Exercise aim: Render the lines of the records below as a Markdown table with the columns Row and Line, giving each line a row number and leaving out blank lines. Begin at the line that contains "#### Performance Optimization" and stop after the line that contains "and market applications.".

Data:

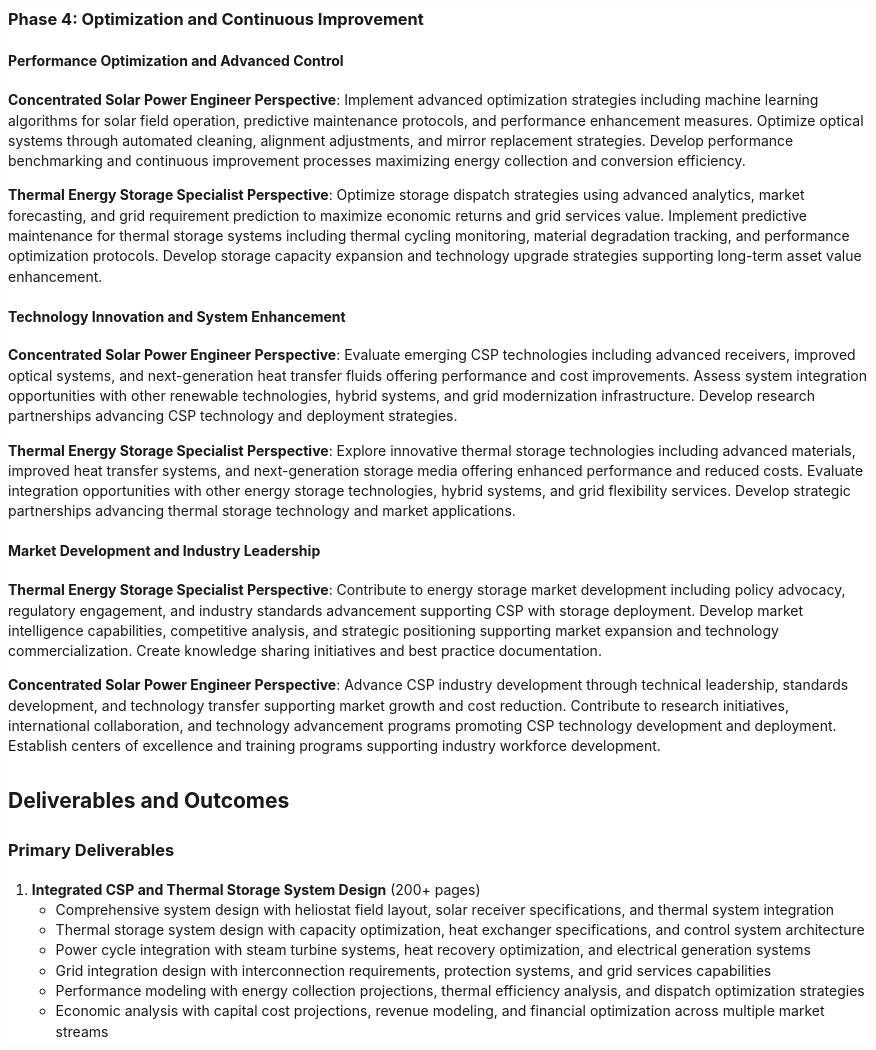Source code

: ### Phase 4: Optimization and Continuous Improvement

#### Performance Optimization and Advanced Control
**Concentrated Solar Power Engineer Perspective**: Implement advanced optimization strategies including machine learning algorithms for solar field operation, predictive maintenance protocols, and performance enhancement measures. Optimize optical systems through automated cleaning, alignment adjustments, and mirror replacement strategies. Develop performance benchmarking and continuous improvement processes maximizing energy collection and conversion efficiency.

**Thermal Energy Storage Specialist Perspective**: Optimize storage dispatch strategies using advanced analytics, market forecasting, and grid requirement prediction to maximize economic returns and grid services value. Implement predictive maintenance for thermal storage systems including thermal cycling monitoring, material degradation tracking, and performance optimization protocols. Develop storage capacity expansion and technology upgrade strategies supporting long-term asset value enhancement.

#### Technology Innovation and System Enhancement
**Concentrated Solar Power Engineer Perspective**: Evaluate emerging CSP technologies including advanced receivers, improved optical systems, and next-generation heat transfer fluids offering performance and cost improvements. Assess system integration opportunities with other renewable technologies, hybrid systems, and grid modernization infrastructure. Develop research partnerships advancing CSP technology and deployment strategies.

**Thermal Energy Storage Specialist Perspective**: Explore innovative thermal storage technologies including advanced materials, improved heat transfer systems, and next-generation storage media offering enhanced performance and reduced costs. Evaluate integration opportunities with other energy storage technologies, hybrid systems, and grid flexibility services. Develop strategic partnerships advancing thermal storage technology and market applications.

#### Market Development and Industry Leadership
**Thermal Energy Storage Specialist Perspective**: Contribute to energy storage market development including policy advocacy, regulatory engagement, and industry standards advancement supporting CSP with storage deployment. Develop market intelligence capabilities, competitive analysis, and strategic positioning supporting market expansion and technology commercialization. Create knowledge sharing initiatives and best practice documentation.

**Concentrated Solar Power Engineer Perspective**: Advance CSP industry development through technical leadership, standards development, and technology transfer supporting market growth and cost reduction. Contribute to research initiatives, international collaboration, and technology advancement programs promoting CSP technology development and deployment. Establish centers of excellence and training programs supporting industry workforce development.

## Deliverables and Outcomes

### Primary Deliverables
1. **Integrated CSP and Thermal Storage System Design** (200+ pages)
   - Comprehensive system design with heliostat field layout, solar receiver specifications, and thermal system integration
   - Thermal storage system design with capacity optimization, heat exchanger specifications, and control system architecture
   - Power cycle integration with steam turbine systems, heat recovery optimization, and electrical generation systems
   - Grid integration design with interconnection requirements, protection systems, and grid services capabilities
   - Performance modeling with energy collection projections, thermal efficiency analysis, and dispatch optimization strategies
   - Economic analysis with capital cost projections, revenue modeling, and financial optimization across multiple market streams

Exercise answer:
| Row | Line |
|---|---|
| 1 | #### Performance Optimization and Advanced Control |
| 2 | **Concentrated Solar Power Engineer Perspective**: Implement advanced optimization strategies including machine learning algorithms for solar field operation, predictive maintenance protocols, and performance enhancement measures. Optimize optical systems through automated cleaning, alignment adjustments, and mirror replacement strategies. Develop performance benchmarking and continuous improvement processes maximizing energy collection and conversion efficiency. |
| 3 | **Thermal Energy Storage Specialist Perspective**: Optimize storage dispatch strategies using advanced analytics, market forecasting, and grid requirement prediction to maximize economic returns and grid services value. Implement predictive maintenance for thermal storage systems including thermal cycling monitoring, material degradation tracking, and performance optimization protocols. Develop storage capacity expansion and technology upgrade strategies supporting long-term asset value enhancement. |
| 4 | #### Technology Innovation and System Enhancement |
| 5 | **Concentrated Solar Power Engineer Perspective**: Evaluate emerging CSP technologies including advanced receivers, improved optical systems, and next-generation heat transfer fluids offering performance and cost improvements. Assess system integration opportunities with other renewable technologies, hybrid systems, and grid modernization infrastructure. Develop research partnerships advancing CSP technology and deployment strategies. |
| 6 | **Thermal Energy Storage Specialist Perspective**: Explore innovative thermal storage technologies including advanced materials, improved heat transfer systems, and next-generation storage media offering enhanced performance and reduced costs. Evaluate integration opportunities with other energy storage technologies, hybrid systems, and grid flexibility services. Develop strategic partnerships advancing thermal storage technology and market applications. |